Chinese state-backed companies have access to a massive legal budget, which affords them the ability to use U.S. courts to destroy American business leaders who challenge unfair deals. As a counterterrorism official pointed out in April, “When you go to a board of directors or a CEO and say, “Hey, I know you have two bids, you have Cisco or Oracle, and then you have the Chinese company which is 40 percent cheaper,’ it’s hard to explain to them and hard for them to explain to their constituents that they’re going to pay 40 percent more for a U.S.-based company because it doesn’t threaten national security.”

This exploitation of America’s corporate weaknesses is new. As Barry Lynn relates in his book Cornered, for much of the 20th century, the United States simply did not outsource production to its enemies or geopolitical competitors such as China or the Soviet Union, even if it was profitable to do so. Washington even made sure that friends couldn’t gain too much power over its political economy, ensuring that, say, Japanese allies did not gain a monopoly over flash memory.

But starting in the 1980s, U.S. lawmakers weakened the essential controls the state put on the financial system. This was not just led by anti-tax advocates like Grover Norquist and anti-government politicians like President Ronald Reagan, but also by a set of neoliberals in the Democratic Party led by President Bill Clinton, who used the theories of economist Lester Thurow to declare the era of big government over. Clinton promoted a vision of a globalized world with no nation-states impeding the free flow of capital and goods. This lack of assertive public power allowed private power to take its place, as corporations merged and organized trading flows without having to worry about the demands of public institutions.

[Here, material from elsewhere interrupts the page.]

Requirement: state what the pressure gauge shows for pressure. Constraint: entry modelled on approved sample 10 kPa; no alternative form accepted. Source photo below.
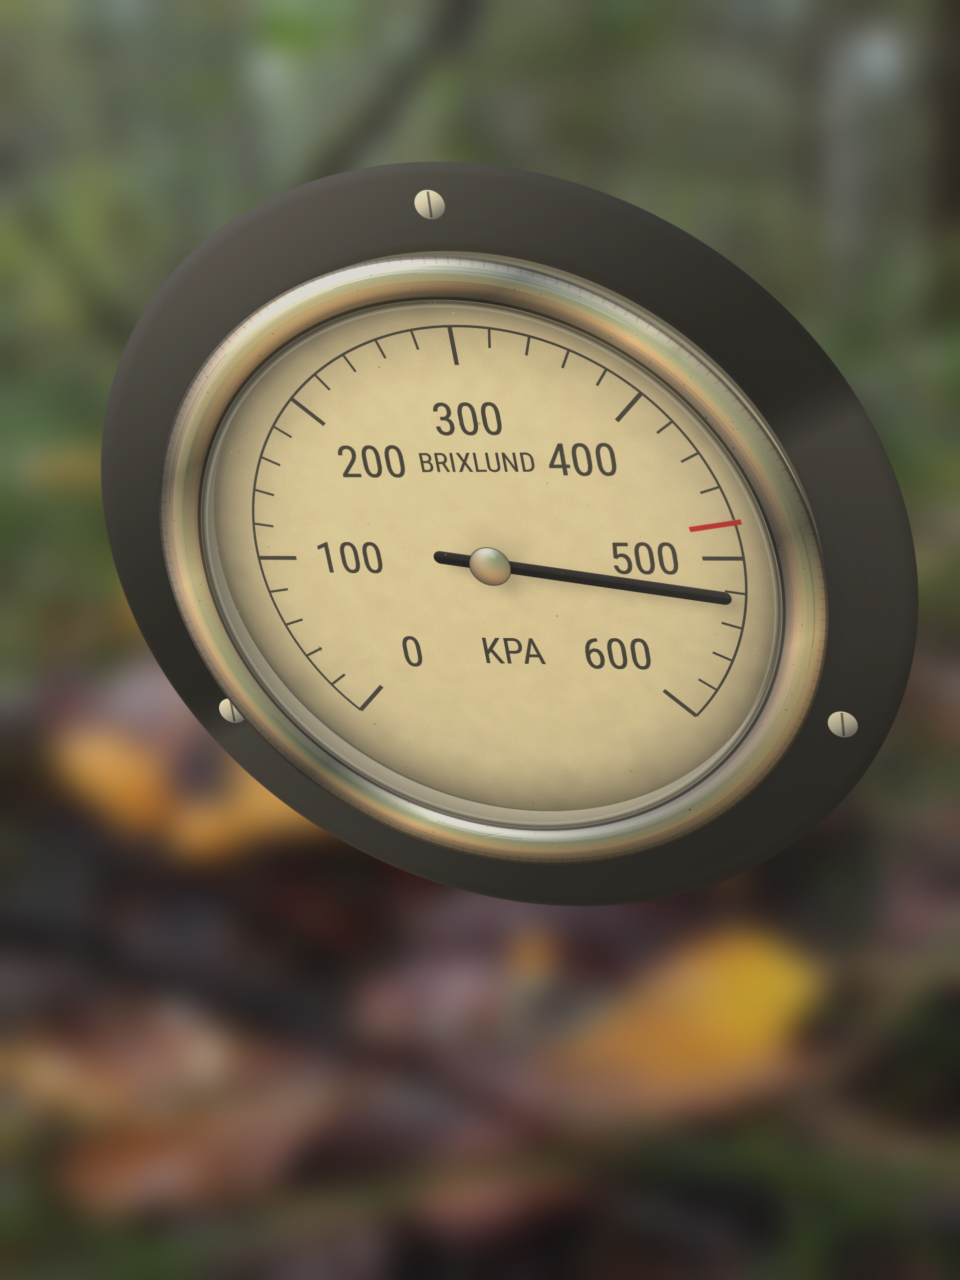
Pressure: 520 kPa
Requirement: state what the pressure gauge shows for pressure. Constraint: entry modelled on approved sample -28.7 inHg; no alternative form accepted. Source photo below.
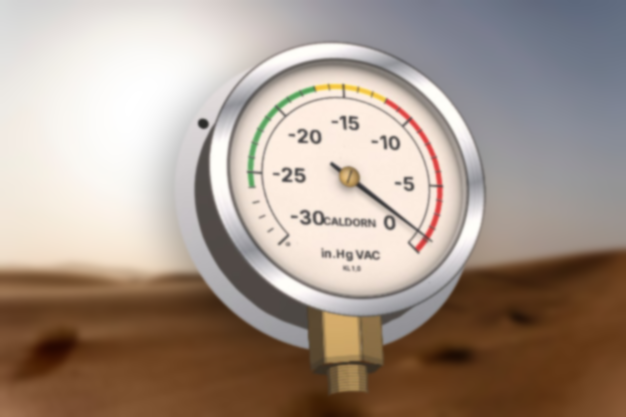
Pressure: -1 inHg
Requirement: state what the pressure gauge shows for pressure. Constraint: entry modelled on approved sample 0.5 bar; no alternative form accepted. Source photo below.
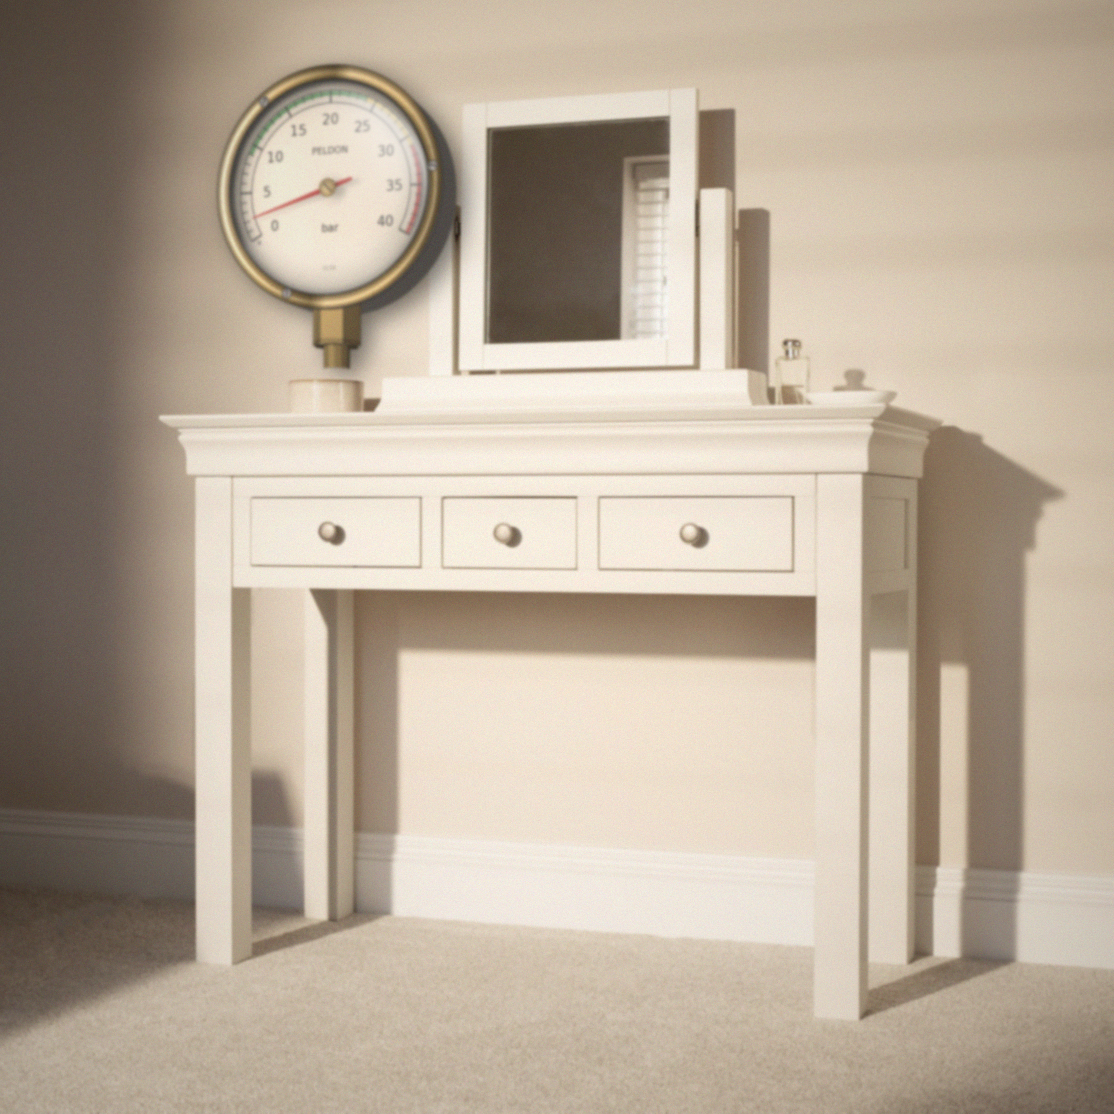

This trade revolution built on top of an earlier intellectual revolution, one put forward by economists Milton Friedman and Michael Jensen, that shifted the basis of the American corporation to shareholder value as the prime goal of industrial organization. By focusing solely on shareholder value, investment bankers, economists, and a new breed of CEOs changed the commitment of corporations to environmental rights, workers, and local communities. They also made it so that U.S. companies felt no obligation to their own country’s national security goals. General Electric Co. Chairman Jack Welch reflected these new values in 1998 when he said, “Ideally, you’d have every plant you own on a barge to move with currencies and changes in the economy.” More recently, Google has backed away from working with the U.S. military, but it is happy to work with the Chinese government on censorship and tracking software for China’s citizens.

This lack of corporate commitment to national security didn’t seem like that big of a problem in the late 1990s, when U.S. businesses seemed impossible to dislodge. China was, after all, a poor country. But the Chinese, as Americans did in the 19th century, used this cost advantage to begin drawing large amounts of Western investment and know-how. Western companies, pressed by Wall Street, made China the factory of the world, especially for high-tech products. The strategy seemed to work for both countries, at least at first. Corporate profits boomed. China became a middle-income country, with exports of over a hundred billion dollars of computers and electronics to the U.S. annually. As investment flowed, the American state weakened, and Wall Street and the Chinese state strengthened.